Here Are the Latest Interest Rate Predictions for 2024 -- And What They Mean for Your Bank Accounts

Man reading newspaper and looking at a tablet
Man reading newspaper and looking at a tablet

Image source: Getty Images

High-yield savings accounts and CDs are offering the highest interest rates that consumers have seen in years. This is mainly due to the inflationary environment and the benchmark interest rate hikes the Federal Reserve has implemented to help combat it.

While there's no way to know exactly where interest rates will be in a few months or a year from now, we can look at projections to get an idea of where things might be heading. Here's what the latest data is telling us.

Where will interest rates go from here?

To be perfectly clear, nobody knows for sure what direction interest rates will head next -- not even the people who decide on monetary policy. But we can use some estimates to get a good idea of where they're going.

First, the Federal Open Market Committee (FOMC), which is the policy-making arm of the Federal Reserve, issues its own economic projections four times per year. Its latest projections were recently released at the conclusion of the June FOMC meeting, and gave the following expectations:

  • Just one quarter-percent rate cut by the end of 2024. However, eight of the 19 voting members anticipate two rate cuts, while four don't expect any.

  • Four rate cuts (a total of 1 percentage point) in 2025.

  • Another four rate cuts in 2026. This would bring the target federal funds rate from a range of 5.25%-5.50% currently to 3.00%-3.25% by the end of 2026.

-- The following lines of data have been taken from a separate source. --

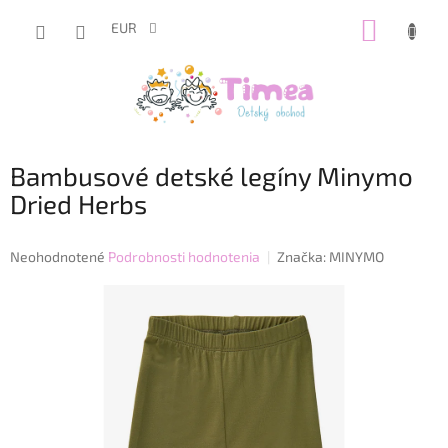
Prejsť
NÁKUP
na
EUR
obsah
KOŠÍK
Bambusové detské legíny Minymo
Dried Herbs
Priemerné
Neohodnotené
Podrobnosti hodnotenia
Značka:
MINYMO
hodnotenie
produktu
je
0,0
z
5
hviezdičiek.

Another widely followed source of interest rate expectations is the CME Group's FedWatch tool, which in simple terms tells us the interest rates that investors are pricing into the stock market. And this tells a bit of a different story:

  • A median expectation of two quarter-percent rate cuts by the end of 2025.

  • A total of four rate cuts by September 2025 (the latest meeting date projected by the tool).

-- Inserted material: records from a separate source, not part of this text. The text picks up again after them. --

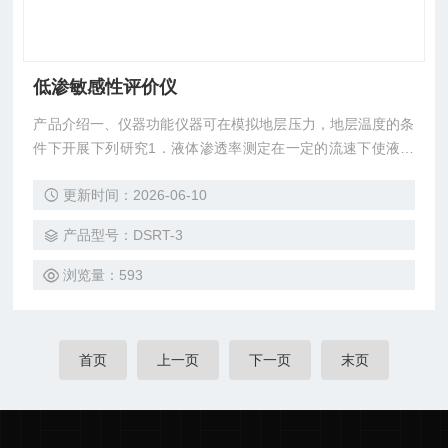
低渗敏感性评价仪
产品介绍一、仪器功能仪器可在模拟地层压力，地层温度的条
件下开展下列研究1．液体渗透率测定在一定的流速下使液体
通过岩心，通过测定岩心的进出口压差和流过岩心的液体的流
更新时间：2026-06-10
量，结合其它参数，根据达西定律计算岩心液体渗透率
产品型号：DSRT-3
浏览量：593
首页
上一页
下一页
末页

So the key takeaway is that nobody knows for sure. But it's important to point out that the general consensus is that the next interest rate movement will be downward. None of the 19 voting members of the FOMC are projecting benchmark rates to rise any further in 2024, and the FedWatch tool doesn't see this as a realistic possibility, either.

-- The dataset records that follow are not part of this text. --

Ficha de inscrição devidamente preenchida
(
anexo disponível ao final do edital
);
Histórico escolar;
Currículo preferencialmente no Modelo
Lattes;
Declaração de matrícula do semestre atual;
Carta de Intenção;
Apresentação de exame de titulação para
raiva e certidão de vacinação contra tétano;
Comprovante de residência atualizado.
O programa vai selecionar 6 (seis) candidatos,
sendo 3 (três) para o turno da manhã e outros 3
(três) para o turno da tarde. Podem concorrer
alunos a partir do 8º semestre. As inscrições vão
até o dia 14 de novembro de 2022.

What does this mean for your bank accounts?

The interest rates paid on bank deposit accounts such as savings accounts and certificate of deposit (CD) accounts are not directly dependent on benchmark interest rates. In other words, just because the Federal Reserve cuts the federal funds rate by 0.25% doesn't necessarily mean your bank will lower its rates by the same amount.

However, it's important to note that Federal Reserve rate moves and bank interest rates tend to move in the same direction. So, the most likely course of events is that the interest rates paid by your high-yield savings accounts and CDs will be slightly lower than they are now, but falling a little faster throughout 2025 and 2026. However, nothing is certain, and there are a lot of moving parts that could affect the future of interest rates.